##### RECORDS #####

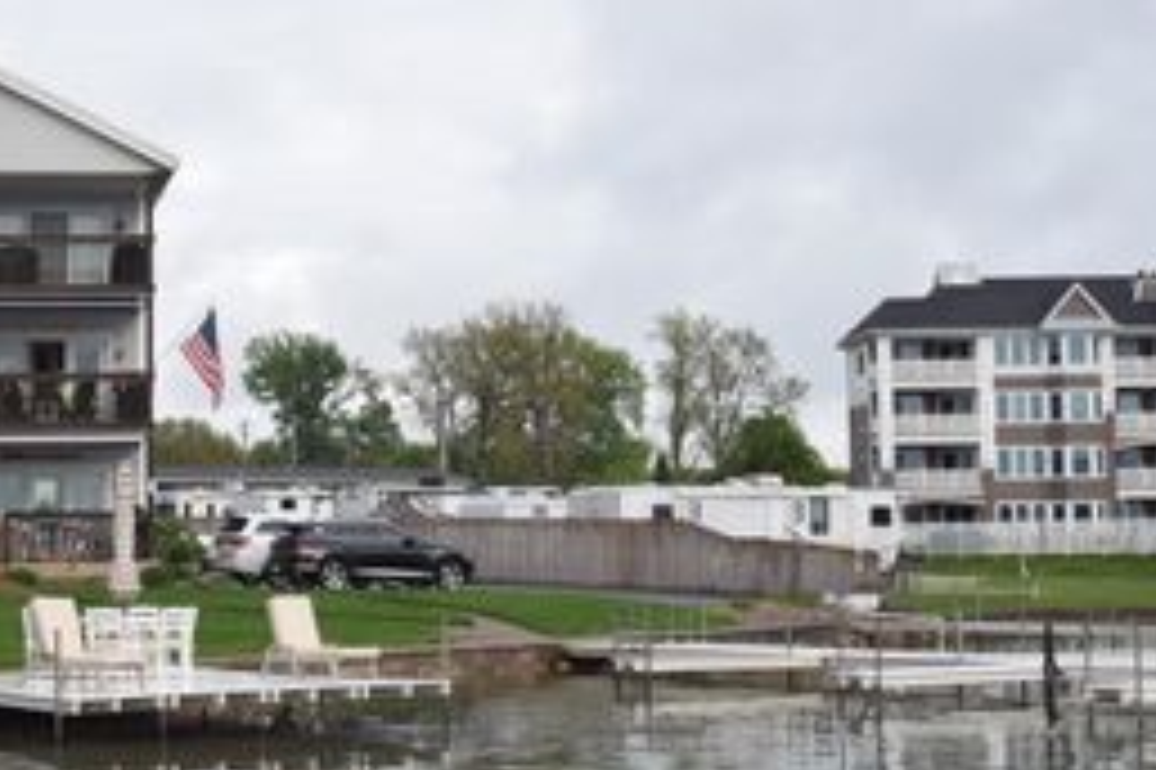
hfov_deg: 28.0
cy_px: 349
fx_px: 2246
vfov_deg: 19.4
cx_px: 175
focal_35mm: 70
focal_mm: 24
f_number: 6.3
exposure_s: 1/160
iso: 100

#####

▶ ACTIVITY: Your copy should hold every entry exactly as written, but none of the pictures.

▶ THE ANSWER:
hfov_deg: 28.0
cy_px: 349
fx_px: 2246
vfov_deg: 19.4
cx_px: 175
focal_35mm: 70
focal_mm: 24
f_number: 6.3
exposure_s: 1/160
iso: 100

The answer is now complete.